Earlier Ambassador Ahmad Javed welcomed a team of press people on board INS Trishul, where a press briefing was held.
He introduced the ships and the Indian Navy personnel as “one more in a series of exchanges that we have been witnessing in the recent past. The most important thing is that these exchanges (with Saudi Arabia) make our interaction and our engagement in the area of defense rise to a different level.”
“You may recall that one of the important game-changing agreement that was signed between India and Saudi Arabia, when the present Custodian of the Two Holy Mosques King Salman was the Crown Prince, and that was the cornerstone of our defense relationship. As a matter of fact when the relations was raised to the strategic level, this was one of the aspects to that and as a consequence to that we have these visits,” Javed said.
The visiting ships are part of the Indian Navy’s Western Naval Command and are based in Mumbai. The task group is headed by Rear Admiral R. B. Pandit.

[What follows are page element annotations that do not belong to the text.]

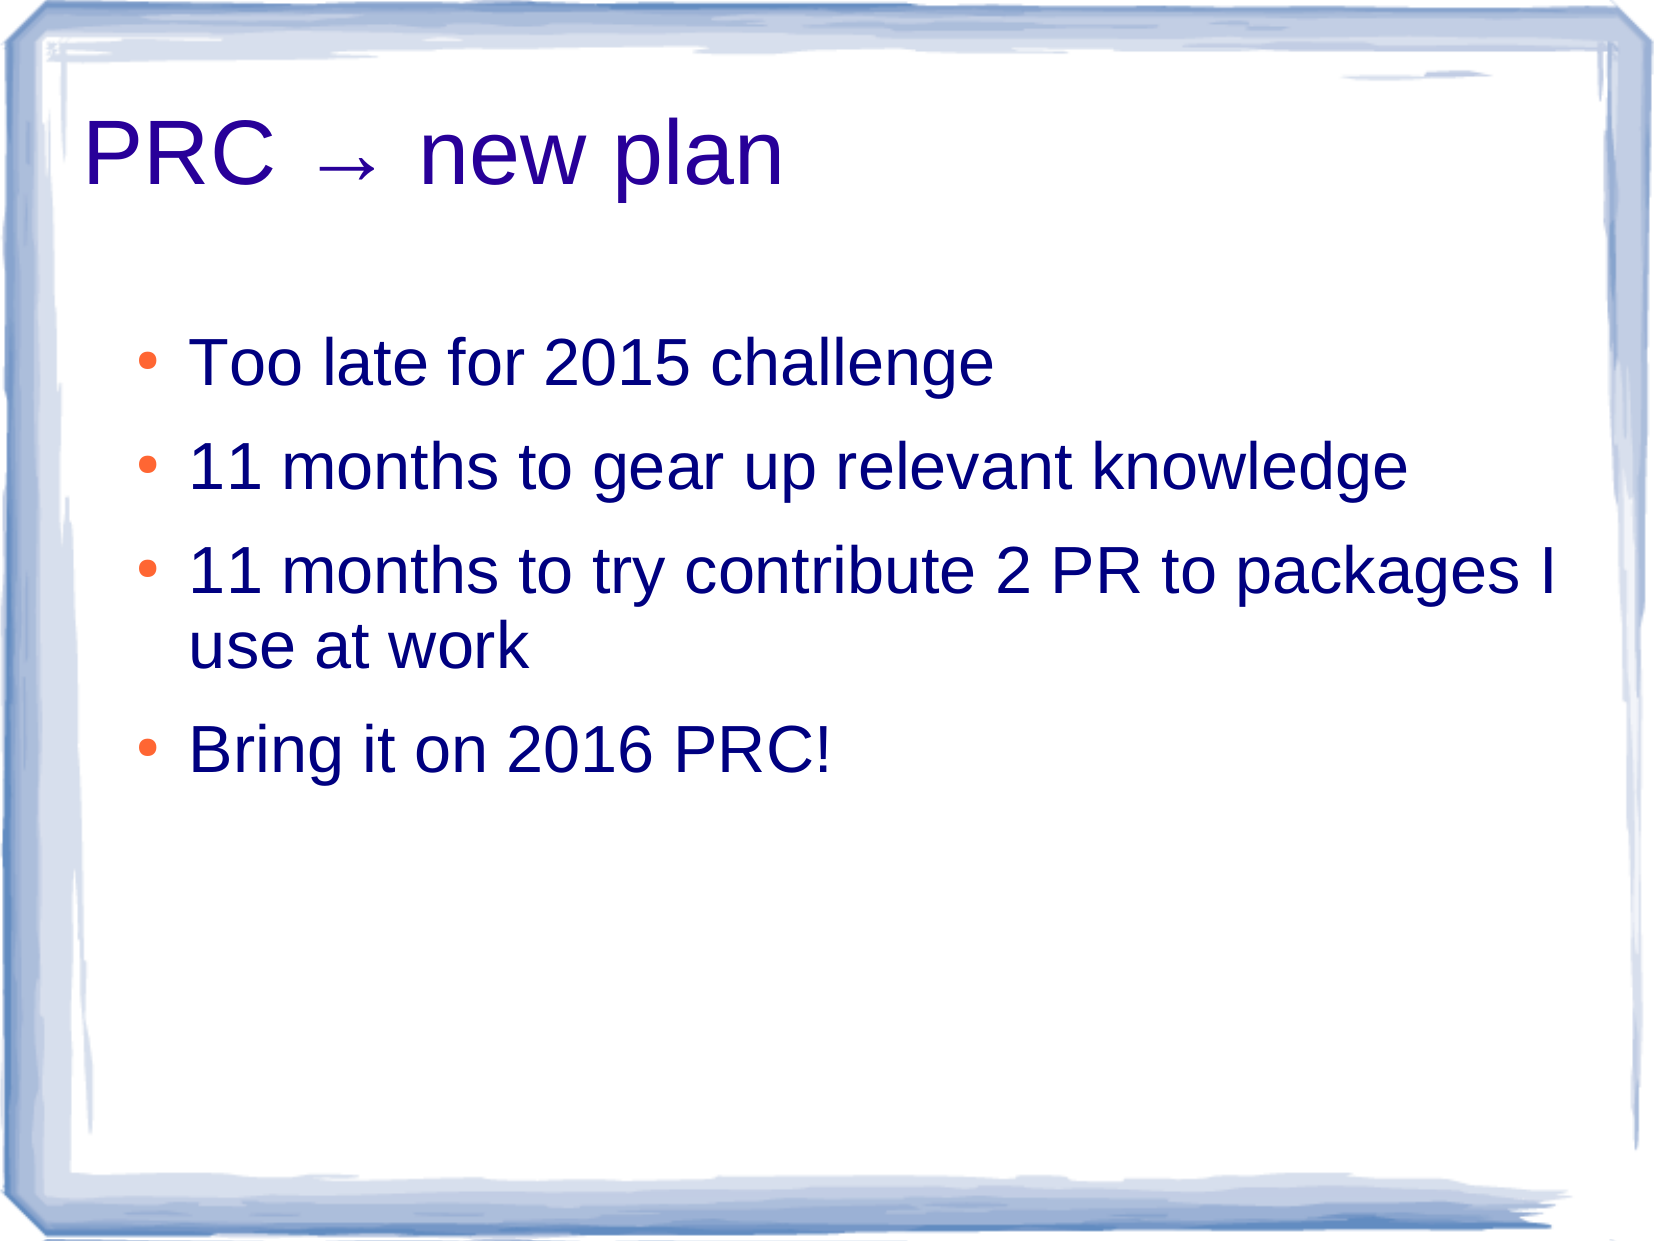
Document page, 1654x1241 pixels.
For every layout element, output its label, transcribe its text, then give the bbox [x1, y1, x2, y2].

list Too late for 2015 challenge 11 months to gear up relevant knowledge 11 months to try contribute 2 PR to packages I use at work Bring it on 2016 PRC! [118, 324, 1571, 1045]
title PRC → new plan [82, 49, 1571, 257]
picture [0, 0, 1654, 1241]
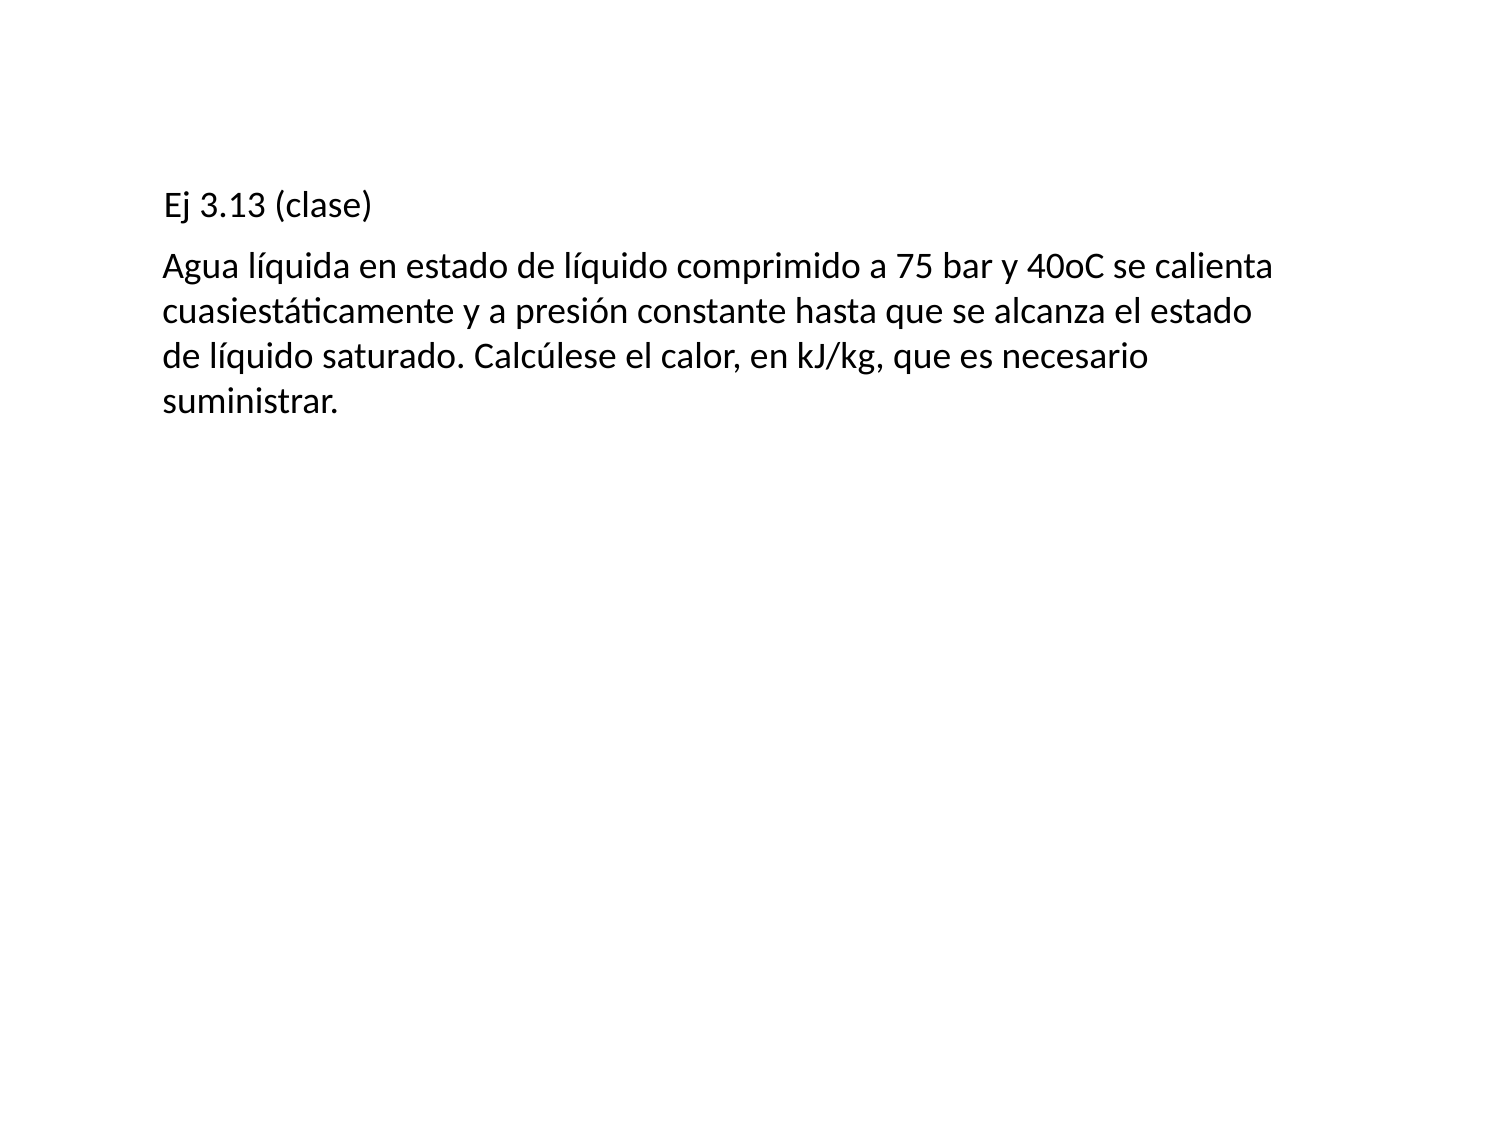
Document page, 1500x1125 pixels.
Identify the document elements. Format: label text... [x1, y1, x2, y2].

text_box Ej 3.13 (clase) [148, 172, 388, 233]
text_box Agua líquida en estado de líquido comprimido a 75 bar y 40oC se calienta cuasiestáticamente y a presión constante hasta que se alcanza el estado de líquido saturado. Calcúlese el calor, en kJ/kg, que es necesario suministrar. [147, 233, 1306, 429]
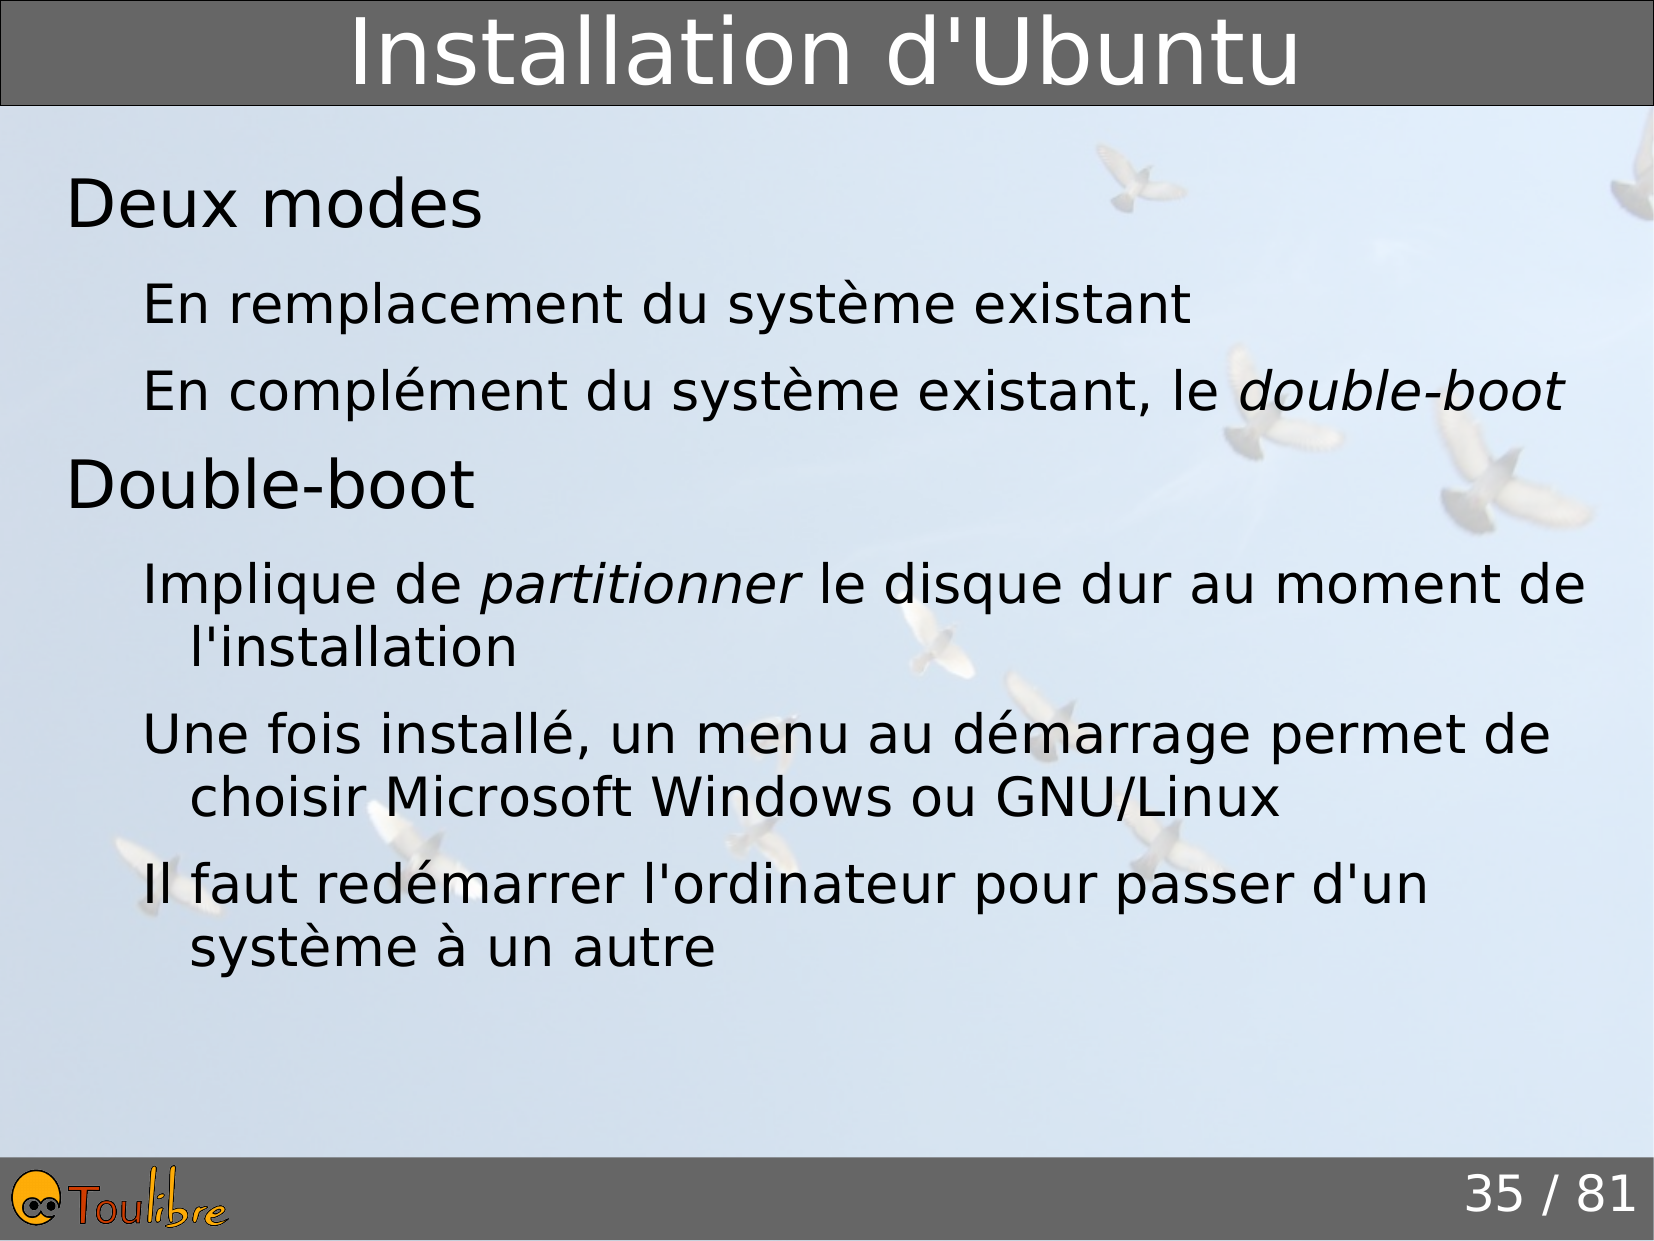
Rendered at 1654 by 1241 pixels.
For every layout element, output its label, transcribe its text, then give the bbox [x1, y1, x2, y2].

picture [11, 1165, 229, 1228]
list Deux modes En remplacement du système existant En complément du système existant, le double-boot Double-boot Implique de partitionner le disque dur au moment de l'installation Une fois installé, un menu au démarrage permet de choisir Microsoft Windows ou GNU/Linux Il faut redémarrer l'ordinateur pour passer d'un système à un autre [47, 165, 1609, 1076]
title Installation d'Ubuntu [0, 0, 1654, 107]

INS Mumbai is a Delhi Class Destroyer, which is fully equipped to undertake any military challenge in varied spectrum of operations. INS Trishul is a Talwar Class Frigate that can operate in a multi threat environment and has the capacity to handle threats in all dimensions and INS Aditya is the first indigenously built Combat Logistic Ship that facilitates furthering and sustenance of military operations.